WHAT TO DO.
Retype the records word for word, starting at their beginning and ending with the line that contains "v(28.57, 22.23) *". Leave the pictures out of your copy.

DATA LISTING.
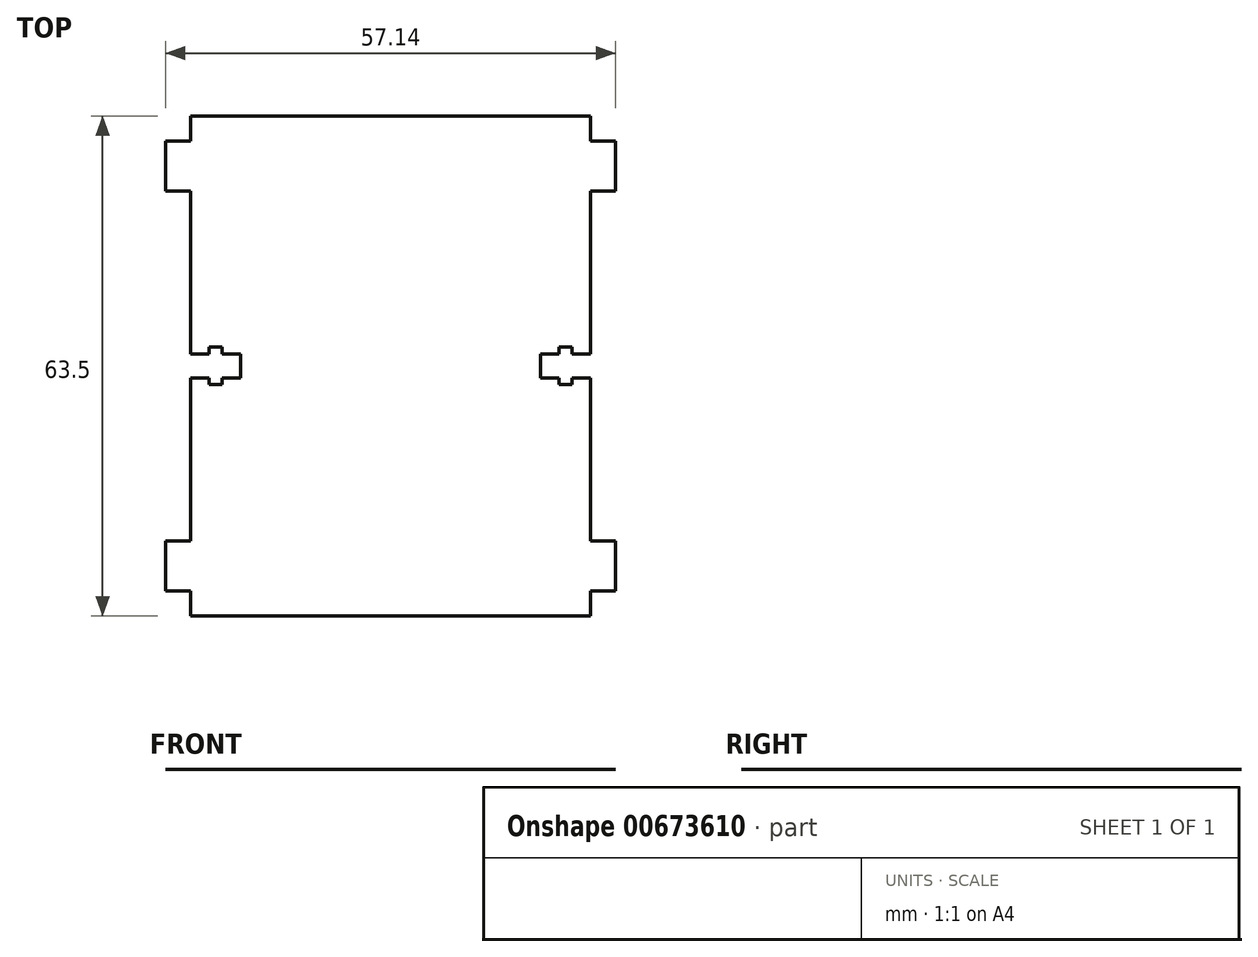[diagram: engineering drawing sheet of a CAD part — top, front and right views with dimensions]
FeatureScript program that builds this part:
annotation { "Feature Type Name" : "Feature", "Feature Type Description" : "" }
export const myFeature = defineFeature(function(context is Context, id is Id, definition is map)
    precondition{}
    {
        {
            var Q0;
            Q0=qCreatedBy(makeId("Top.planeOp"),FACE);
            var sketch = newSketch(context, id + "F0", { "sketchPlane" : qUnion([Q0])});
            skLineSegment(sketch, "E0.bottom", {"start": v(25.4, 31.75) * mm, "end": v(-25.4, 31.75) * mm});
            skLineSegment(sketch, "E0.top", {"start": v(25.4, -31.75) * mm, "end": v(-25.4, -31.75) * mm});
            skLineSegment(sketch, "E0.left", {"start": v(25.4, 31.75) * mm, "end": v(25.4, 28.58) * mm});
            skLineSegment(sketch, "E0.right", {"start": v(-25.4, 31.75) * mm, "end": v(-25.4, 28.58) * mm});
            skPoint(sketch, "E0.middle", {"position": v(0, 0) * mm});
            skLineSegment(sketch, "E1.bottom", {"start": v(28.57, 22.23) * mm, "end": v(25.4, 22.23) * mm});
            skLineSegment(sketch, "E1.top", {"start": v(28.58, 28.58) * mm, "end": v(25.4, 28.58) * mm});
            skLineSegment(sketch, "E1.left", {"start": v(28.58, 22.23) * mm, "end": v(28.58, 28.58) * mm});
            skPoint(sketch, "E1.middle", {"position": v(25.4, 25.4) * mm});
            skPoint(sketch, "E1.right.end.orphan", {"position": v(22.22, 28.58) * mm});
            skPoint(sketch, "E2.orphan", {"position": v(22.23, 22.23) * mm});
            skLineSegment(sketch, "E3.trimOffspring", {"start": v(25.4, 22.23) * mm, "end": v(25.4, 1.52) * mm});
            skLineSegment(sketch, "E4.MirrorCS", {"start": v(28.57, -22.23) * mm, "end": v(25.4, -22.23) * mm});
            skLineSegment(sketch, "E5.MirrorCS", {"start": v(28.58, -22.23) * mm, "end": v(28.58, -28.58) * mm});
            skLineSegment(sketch, "E6.MirrorCS", {"start": v(28.58, -28.58) * mm, "end": v(25.4, -28.58) * mm});
            skLineSegment(sketch, "E7.MirrorCS", {"start": v(-28.58, 28.58) * mm, "end": v(-25.4, 28.58) * mm});
            skLineSegment(sketch, "E8.MirrorCS", {"start": v(-28.58, 22.23) * mm, "end": v(-28.58, 28.58) * mm});
            skLineSegment(sketch, "E9.MirrorCS", {"start": v(-28.57, 22.23) * mm, "end": v(-25.4, 22.23) * mm});
            skLineSegment(sketch, "E10.MirrorCS", {"start": v(-28.57, -22.23) * mm, "end": v(-25.4, -22.23) * mm});
            skLineSegment(sketch, "E11.MirrorCS", {"start": v(-28.58, -22.23) * mm, "end": v(-28.58, -28.58) * mm});
            skLineSegment(sketch, "E12.MirrorCS", {"start": v(-28.58, -28.58) * mm, "end": v(-25.4, -28.58) * mm});
            skLineSegment(sketch, "E13.trimOffspring", {"start": v(-25.4, -28.58) * mm, "end": v(-25.4, -31.75) * mm});
            skLineSegment(sketch, "E14.trimOffspring", {"start": v(25.4, -28.58) * mm, "end": v(25.4, -31.75) * mm});
            skLineSegment(sketch, "E15.trimOffspring", {"start": v(-25.4, 22.23) * mm, "end": v(-25.4, 1.52) * mm});
            skLineSegment(sketch, "E16.bottom", {"start": v(25.4, 1.52) * mm, "end": v(23.06, 1.52) * mm});
            skLineSegment(sketch, "E16.top", {"start": v(25.4, -1.52) * mm, "end": v(23.06, -1.52) * mm});
            skLineSegment(sketch, "E16.right", {"start": v(19.05, 1.52) * mm, "end": v(19.05, -1.52) * mm});
            skPoint(sketch, "E16.middle", {"position": v(22.23, 0) * mm});
            skLineSegment(sketch, "E17.bottom", {"start": v(23.06, -2.38) * mm, "end": v(21.39, -2.38) * mm});
            skLineSegment(sketch, "E17.top", {"start": v(23.06, 2.38) * mm, "end": v(21.39, 2.38) * mm});
            skLineSegment(sketch, "E17.left", {"start": v(23.06, -2.38) * mm, "end": v(23.06, -1.52) * mm});
            skLineSegment(sketch, "E17.right", {"start": v(21.39, -2.38) * mm, "end": v(21.39, -1.52) * mm});
            skLineSegment(sketch, "E18.trimOffspring", {"start": v(21.39, 1.52) * mm, "end": v(19.05, 1.52) * mm});
            skLineSegment(sketch, "E19.trimOffspring", {"start": v(21.39, 1.52) * mm, "end": v(21.39, 2.38) * mm});
            skLineSegment(sketch, "E20.trimOffspring", {"start": v(21.39, -1.52) * mm, "end": v(19.05, -1.52) * mm});
            skLineSegment(sketch, "E21.trimOffspring", {"start": v(23.06, 1.52) * mm, "end": v(23.06, 2.38) * mm});
            skLineSegment(sketch, "E22.trimOffspring", {"start": v(25.4, -1.52) * mm, "end": v(25.4, -22.23) * mm});
            skLineSegment(sketch, "E23.MirrorCS", {"start": v(-25.4, -1.52) * mm, "end": v(-23.06, -1.52) * mm});
            skLineSegment(sketch, "E24.MirrorCS", {"start": v(-23.06, -2.38) * mm, "end": v(-23.06, -1.52) * mm});
            skLineSegment(sketch, "E25.MirrorCS", {"start": v(-23.06, -2.38) * mm, "end": v(-21.39, -2.38) * mm});
            skLineSegment(sketch, "E26.MirrorCS", {"start": v(-21.39, -2.38) * mm, "end": v(-21.39, -1.52) * mm});
            skLineSegment(sketch, "E27.MirrorCS", {"start": v(-21.39, -1.52) * mm, "end": v(-19.05, -1.52) * mm});
            skLineSegment(sketch, "E28.MirrorCS", {"start": v(-19.05, 1.52) * mm, "end": v(-19.05, -1.52) * mm});
            skLineSegment(sketch, "E29.MirrorCS", {"start": v(-21.39, 1.52) * mm, "end": v(-19.05, 1.52) * mm});
            skLineSegment(sketch, "E30.MirrorCS", {"start": v(-21.39, 1.52) * mm, "end": v(-21.39, 2.38) * mm});
            skLineSegment(sketch, "E31.MirrorCS", {"start": v(-23.06, 2.38) * mm, "end": v(-21.39, 2.38) * mm});
            skLineSegment(sketch, "E32.MirrorCS", {"start": v(-23.06, 1.52) * mm, "end": v(-23.06, 2.38) * mm});
            skLineSegment(sketch, "E33.MirrorCS", {"start": v(-25.4, 1.52) * mm, "end": v(-23.06, 1.52) * mm});
            skLineSegment(sketch, "E34.trimOffspring", {"start": v(-25.4, -1.52) * mm, "end": v(-25.4, -22.23) * mm});
            skSolve(sketch);
        }
        {
            var Q0;
            Q0=makeQuery(id+"F0.imprint","IMPRINT",FACE,{"disambiguationData":[TD([[makeQuery(id+"F0.imprint","IMPRINT",EDGE,{"derivedFrom":sQuery(id+"F0.wireOp",EDGE,"E0.bottom")}),1.0]])]});
            extrude(context, id + "F1", {"entities" : qUnion([Q0]), "depth" : 1 / 203.2 * mm});
        }
    });
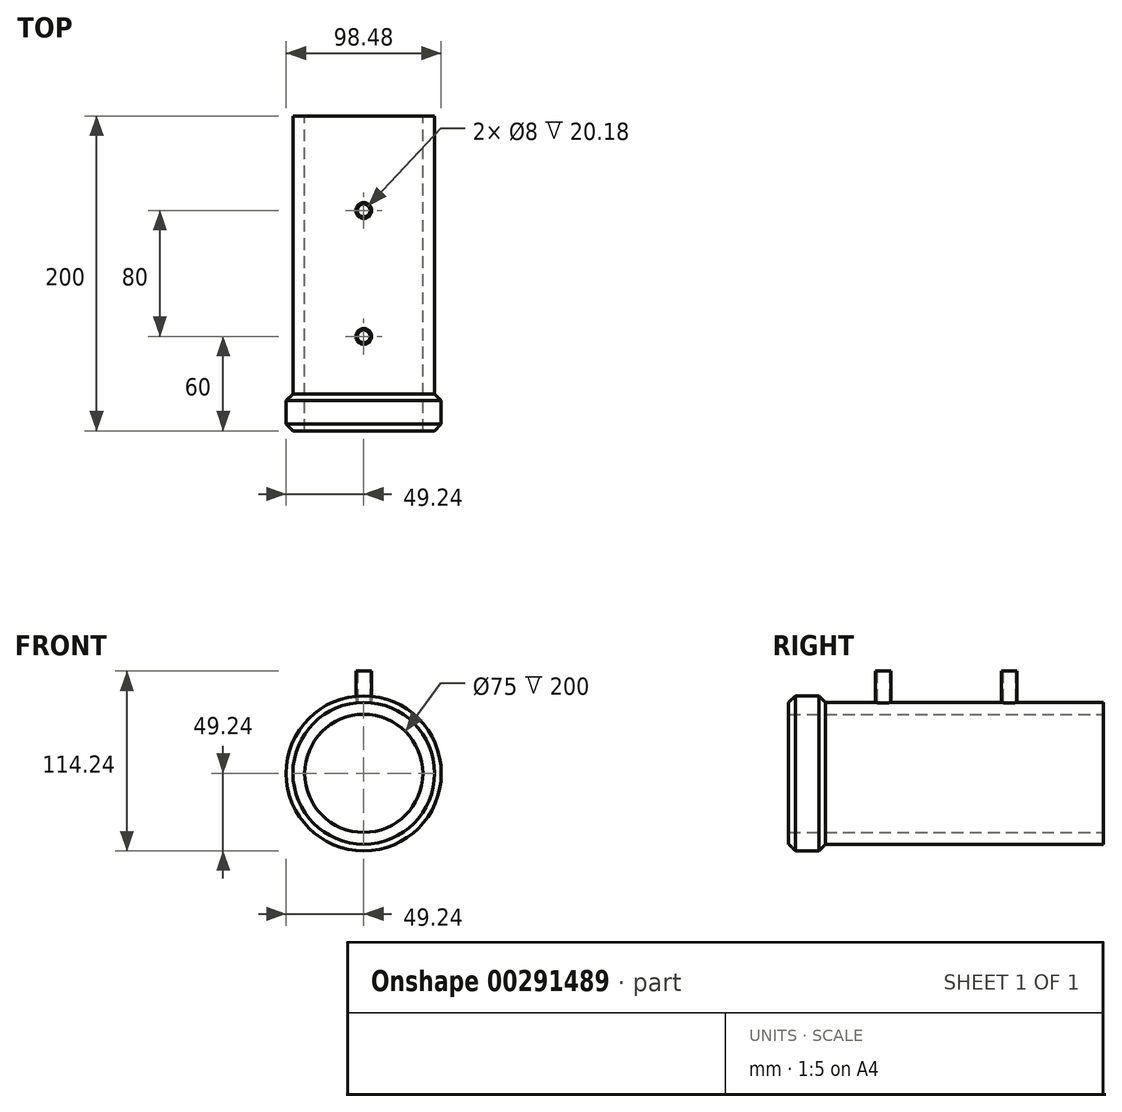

TASK OUTPUT.
[diagram: engineering drawing sheet of a CAD part — top, front and right views with dimensions]
FeatureScript program that builds this part:
annotation { "Feature Type Name" : "Feature", "Feature Type Description" : "" }
export const myFeature = defineFeature(function(context is Context, id is Id, definition is map)
    precondition{}
    {
        {
            var Q0;
            Q0=qCreatedBy(makeId("Top.planeOp"),FACE);
            var sketch = newSketch(context, id + "F0", { "sketchPlane" : qUnion([Q0])});
            skLineSegment(sketch, "E0.bottom", {"start": v(25.4, 31.75) * mm, "end": v(-25.4, 31.75) * mm});
            skLineSegment(sketch, "E0.top", {"start": v(25.4, -31.75) * mm, "end": v(-25.4, -31.75) * mm});
            skLineSegment(sketch, "E0.left", {"start": v(25.4, 31.75) * mm, "end": v(25.4, 28.58) * mm});
            skLineSegment(sketch, "E0.right", {"start": v(-25.4, 31.75) * mm, "end": v(-25.4, 28.58) * mm});
            skPoint(sketch, "E0.middle", {"position": v(0, 0) * mm});
            skLineSegment(sketch, "E1.bottom", {"start": v(28.57, 22.23) * mm, "end": v(25.4, 22.23) * mm});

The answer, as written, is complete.